Ce noyau familial en crise est dépeint avec une précision qui dépasse le cadre générique des comédies romantiques en tant que genre, et rajoute une juste dose de dramatisme à un film qui prétend d’abord se vouloir comique, nous inspirant de la compassion sincère autant pour l’héroïne que pour sa famille. Il rejoint un message politique fort, allant au-delà du joli décor de Londres dans l’attente des fêtes de fin d’année, nous dressant, à travers cette famille, une capitale dans l’attente de Brexit. Portrait à son apogée dans la scène où un couple, manifestement originaire de l’ex-Yougoslavie, se fait agresser par un homme leur criant de «  parler anglais ». Dimension sans laquelle le scénario manquerait sans doute de profondeur : le cadre général du film porterait bien à croire à une histoire d’un romantisme quelque peu simpliste, avec quelques scènes d’une sentimentalité un peu trop sucrée, à l’image de celles où les deux personnages principaux se retrouvent par pur hasard à tous les coins de Londres. Cette sentimentalité est néanmoins sans cesse nuancée, par ce dramatisme toujours justement dosé et contrebalancé d’une bonne dose d’humour. Le nouveau modèle des comédies romantiques finit par triompher définitivement avec un dénouement plus qu’inattendu : c’est alors que l’héritage du film à succès de Netflix, Isn’t It Romantic ?, tout comme l’utilisation du titre phare de Wham ! en guise de soundtrack centrale (et du titre de film) commencent à prendre tout leur sens.

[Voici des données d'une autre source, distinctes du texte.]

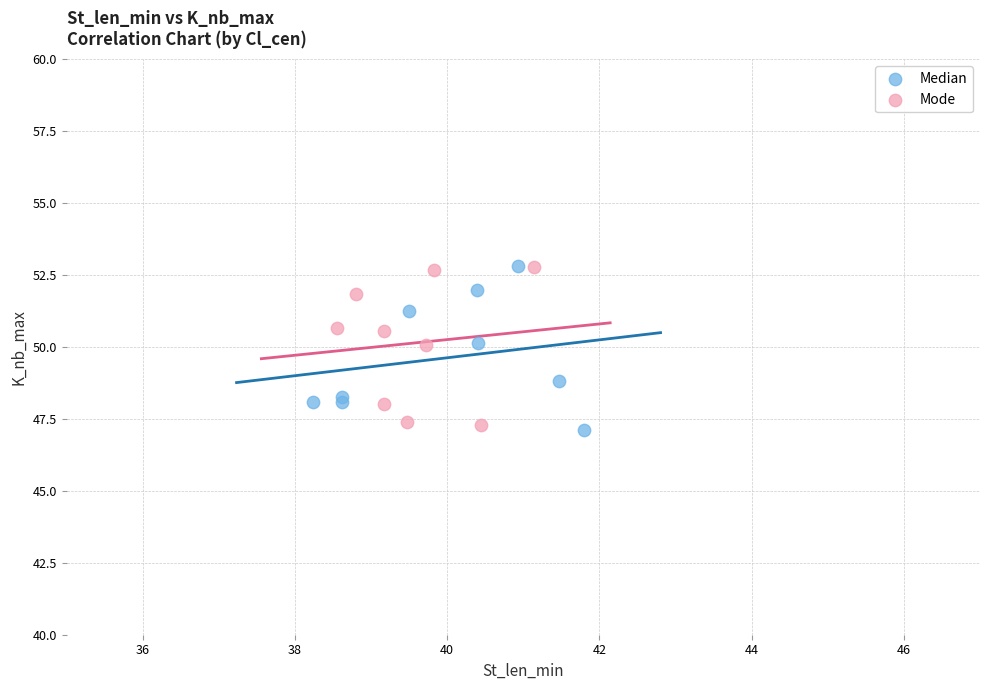

What are all the series names shown in the legend?

Median, Mode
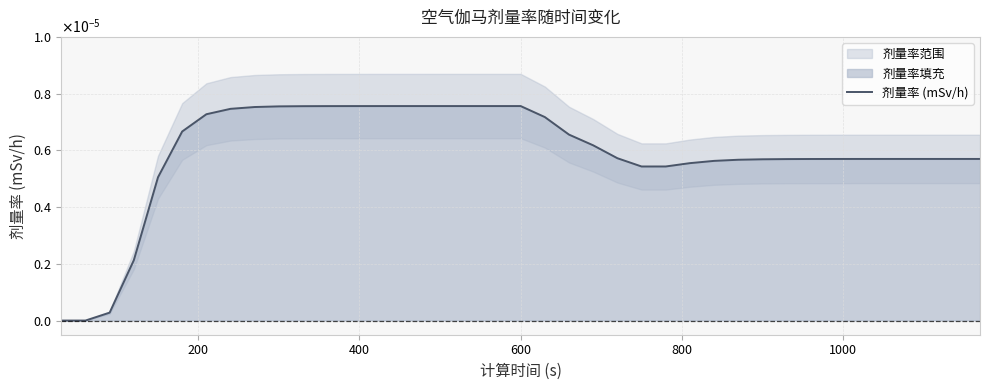

How many lines are shown in the chart?

1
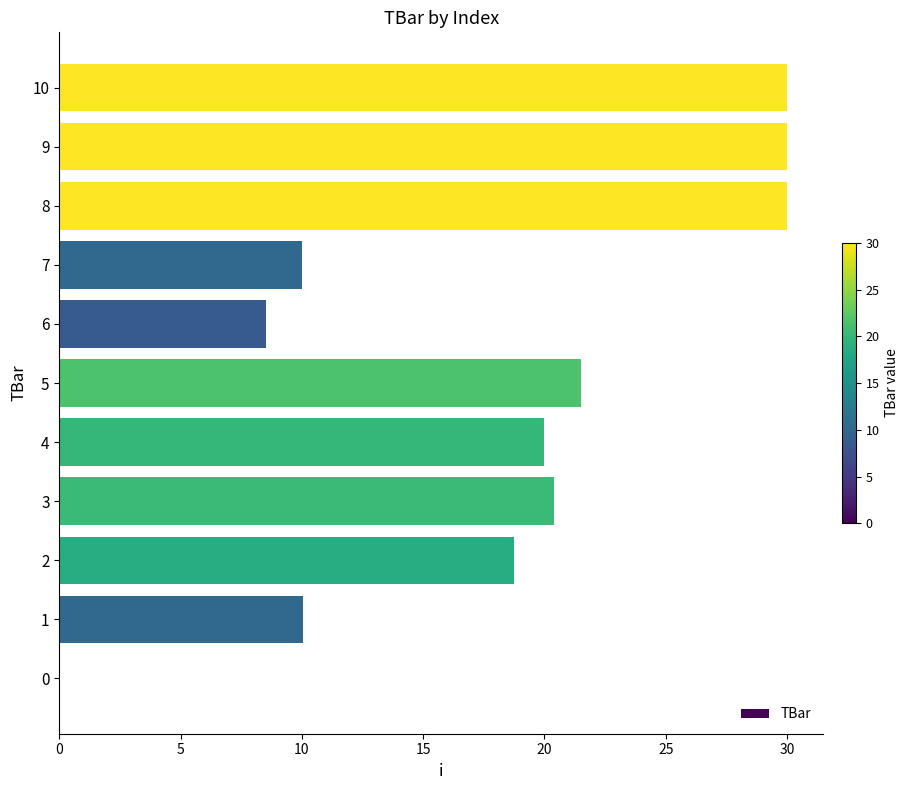

What is the maximum value shown in the chart?

30.0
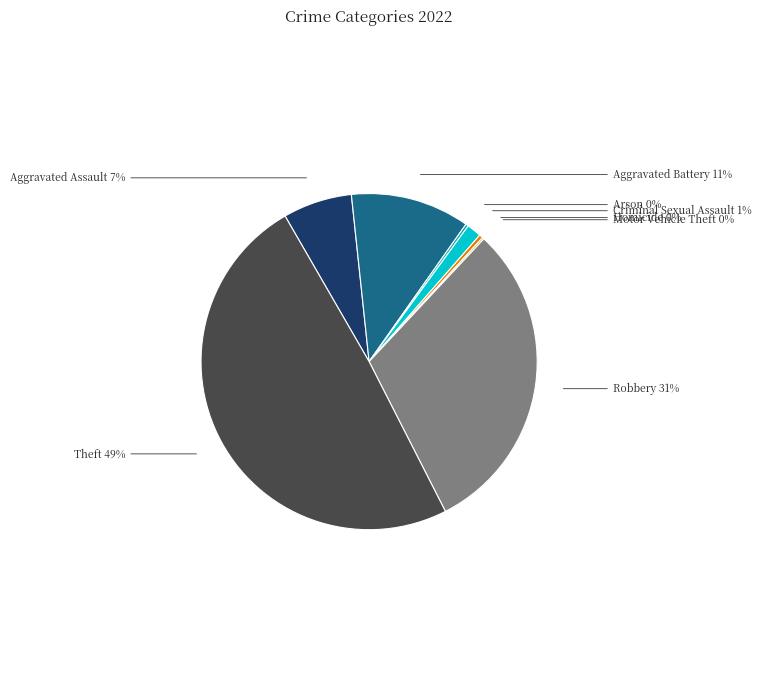

Which has a higher value, Aggravated Assault or Theft?

Theft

Last Christmas vous enivrera sans doute de la magie de Noël, remplissant à merveille son rôle de nouveau Christmas movie : mais le film accomplit bien plus, en nous proposant un scénario complexe aux personnages secondaires d’une profondeur nouvelle pour le genre et une héroïne pour une fois bien ancrée dans la réalité, tout en nous dépeignant un Londres en transition. Mais pas d’inquiétudes pour autant : le happy-ending est toujours au rendez-vous.